At the heart of the Christian faith is the revelation by Jesus himself that all of us need not be looking helter-skelter for love, because each one of us, even before we were born, is really pre-loved. The Gospel tells us that we should not have the need to look for love in all the wrong places. Even before we were first loved by our human parents who brought us into the world, we were and always will be loved by God our Father who deigned to love us into being. The well-formed Christian person is one who is secure in this knowledge, and lives this out in faith throughout his life. St Josemaria Escriva calls this our 'divine filiation'.
When we are not secure in this revelation of how crazy in love God is with us, we will inevitably search for some kind of thrill, delight and satisfaction in things and activities and the saddest of all is when we end up using people instead of things. It explains why there are addicts of so many different kinds, from substances to pornography to shopping. Those two biopics I mentioned are mere examples of this human brokenness writ large. I was pleased to read that Elton John has revealed that he has been sober for the last 30 years from his numerous addictions.

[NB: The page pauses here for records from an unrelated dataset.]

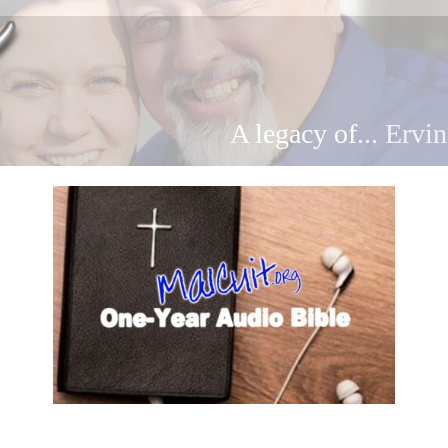
A legacy of...
Ervin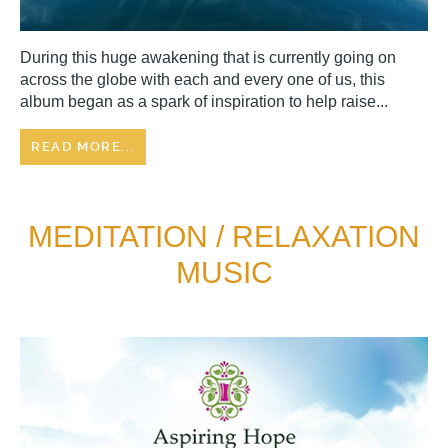
During this huge awakening that is currently going on
across the globe with each and every one of us, this
album began as a spark of inspiration to help raise...
READ MORE...
MEDITATION / RELAXATION
MUSIC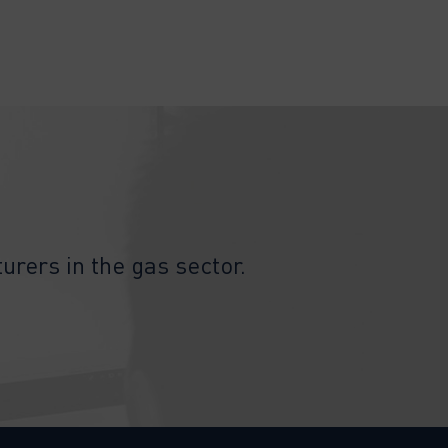
urers in the gas sector.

If you have in your possession any “pre-loved” item, especially if it is of a high value, I invite you to take it in your hand, and look at it with an eye that is at the same time cast on your own life. If this is something that you paid a pretty penny for, know that your very soul is way more valuable and has been paid for as well. The price was the blood of God himself, shed on Calvary for the love of you and for me.
And may this give you a new hope in facing your addictions in life. You have always been pre-loved.